#### What is expected:
Make an exact copy of all the records, one that contains none of the pictures.

[Camera metadata records]

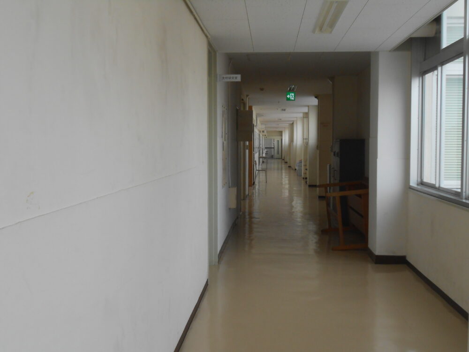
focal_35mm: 44
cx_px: 234
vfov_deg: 32.9
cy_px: 176
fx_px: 596
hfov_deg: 42.9
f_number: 4.5
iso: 200
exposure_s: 1/250
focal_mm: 7.8
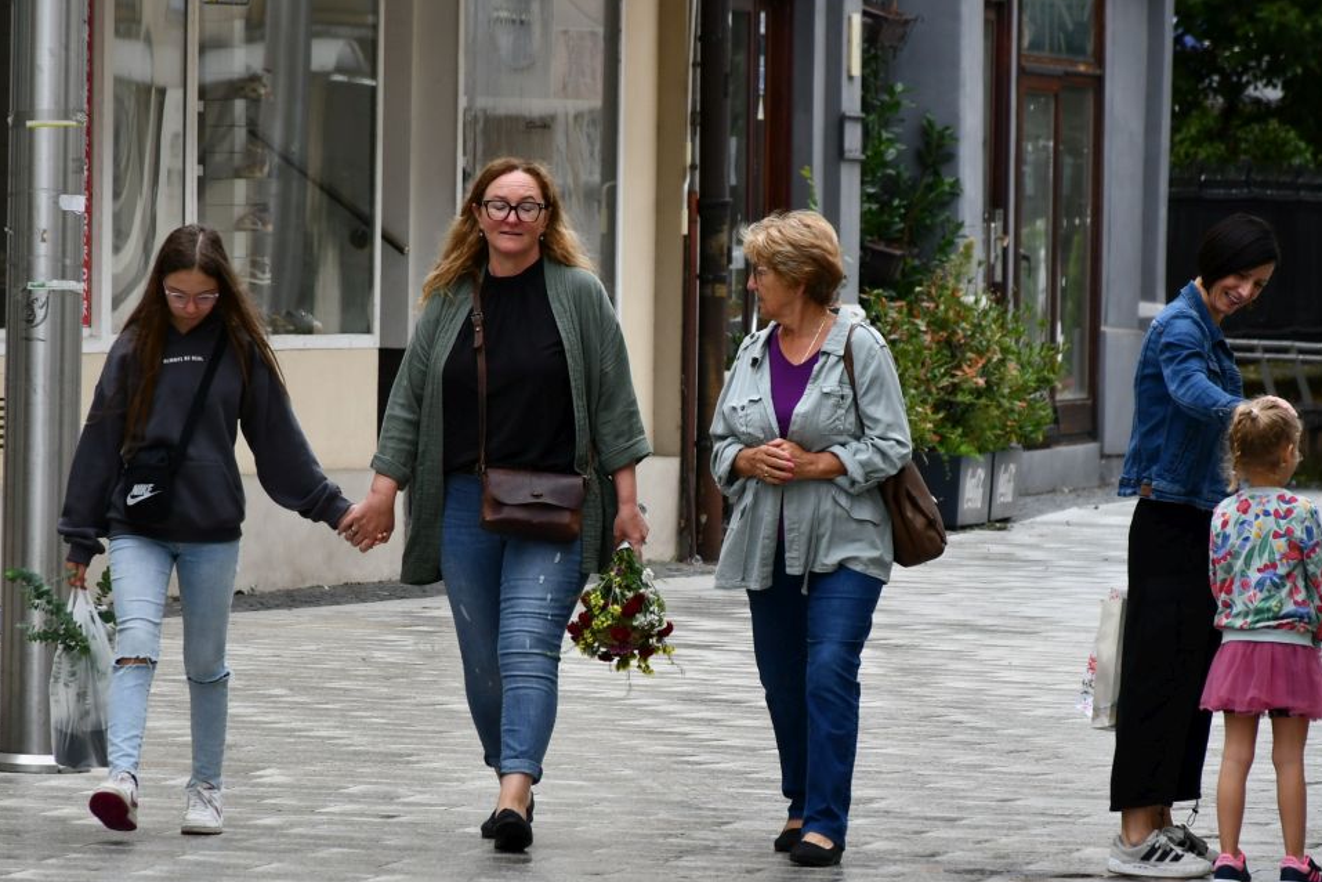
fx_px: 11603
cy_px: 518
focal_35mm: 316
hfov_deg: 6.5
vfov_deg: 4.3
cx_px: 721
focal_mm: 140
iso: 400
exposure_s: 1/500
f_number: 5.6
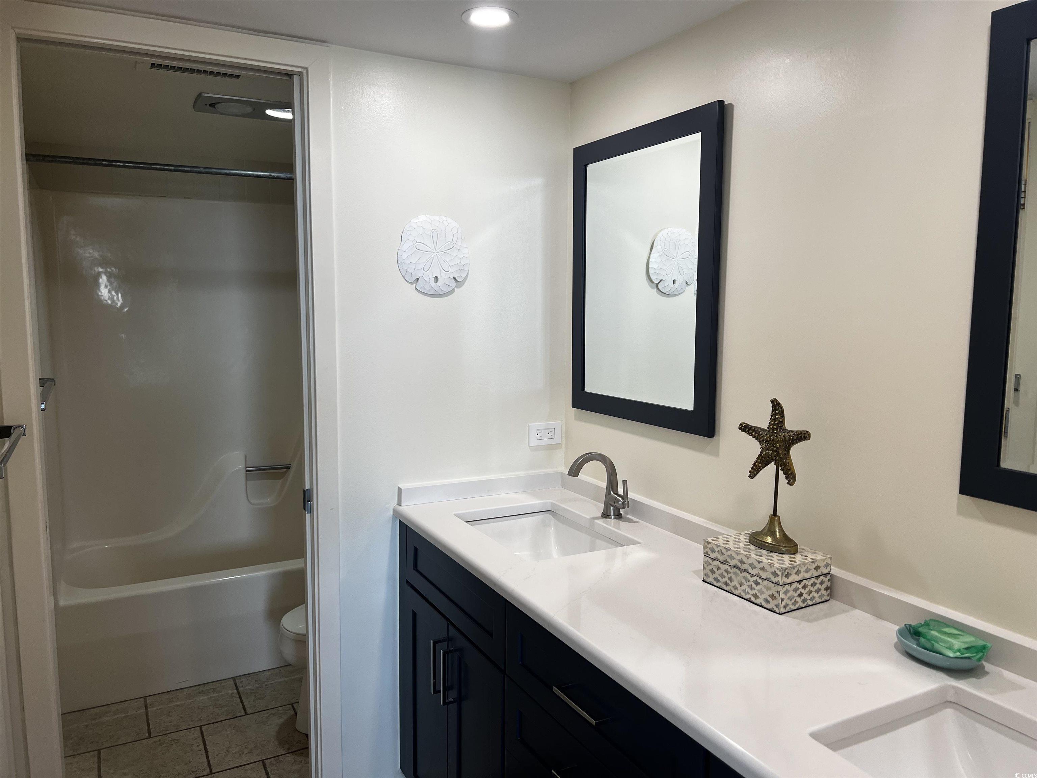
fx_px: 779
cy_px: 389
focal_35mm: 26
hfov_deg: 67.3
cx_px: 518
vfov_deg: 53.1
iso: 50
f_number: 1.5
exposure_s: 1/120
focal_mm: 5.7
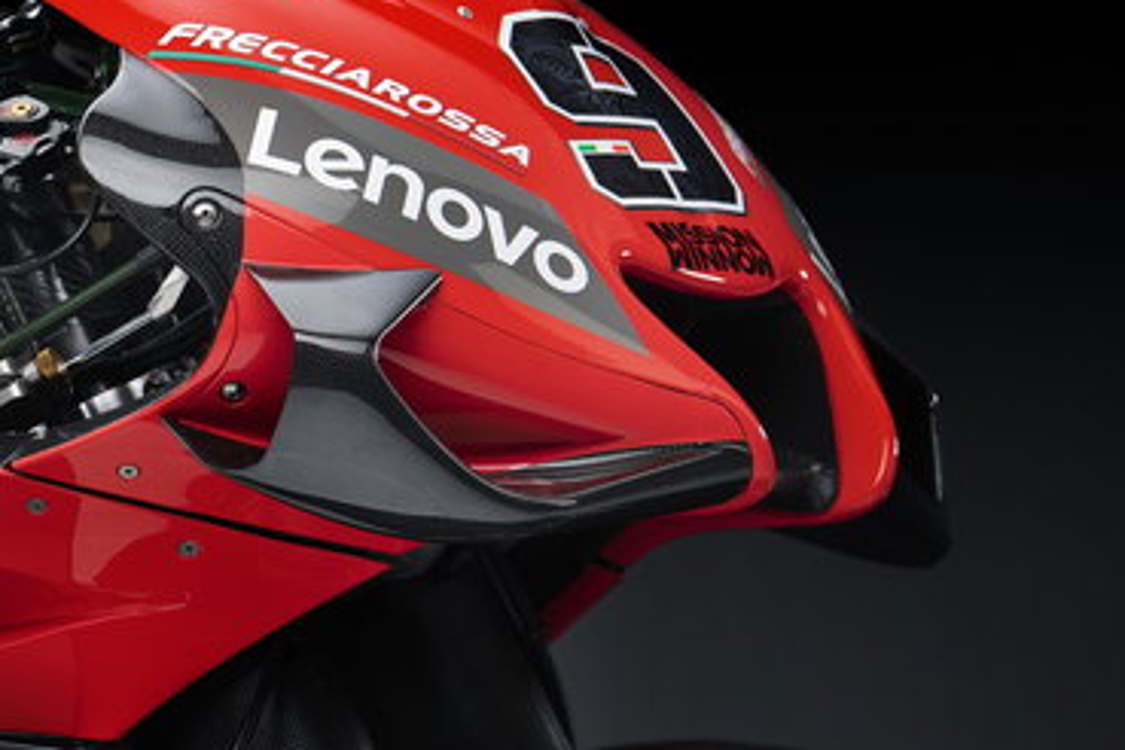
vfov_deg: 2.3
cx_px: -546
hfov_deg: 3.5
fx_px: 18311
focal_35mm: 586
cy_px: 800
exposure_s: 1/30
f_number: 4
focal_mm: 135
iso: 200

#### Reply to the task:
focal_35mm: 44
cx_px: 234
vfov_deg: 32.9
cy_px: 176
fx_px: 596
hfov_deg: 42.9
f_number: 4.5
iso: 200
exposure_s: 1/250
focal_mm: 7.8
fx_px: 11603
cy_px: 518
focal_35mm: 316
hfov_deg: 6.5
vfov_deg: 4.3
cx_px: 721
focal_mm: 140
iso: 400
exposure_s: 1/500
f_number: 5.6
fx_px: 779
cy_px: 389
focal_35mm: 26
hfov_deg: 67.3
cx_px: 518
vfov_deg: 53.1
iso: 50
f_number: 1.5
exposure_s: 1/120
focal_mm: 5.7
vfov_deg: 2.3
cx_px: -546
hfov_deg: 3.5
fx_px: 18311
focal_35mm: 586
cy_px: 800
exposure_s: 1/30
f_number: 4
focal_mm: 135
iso: 200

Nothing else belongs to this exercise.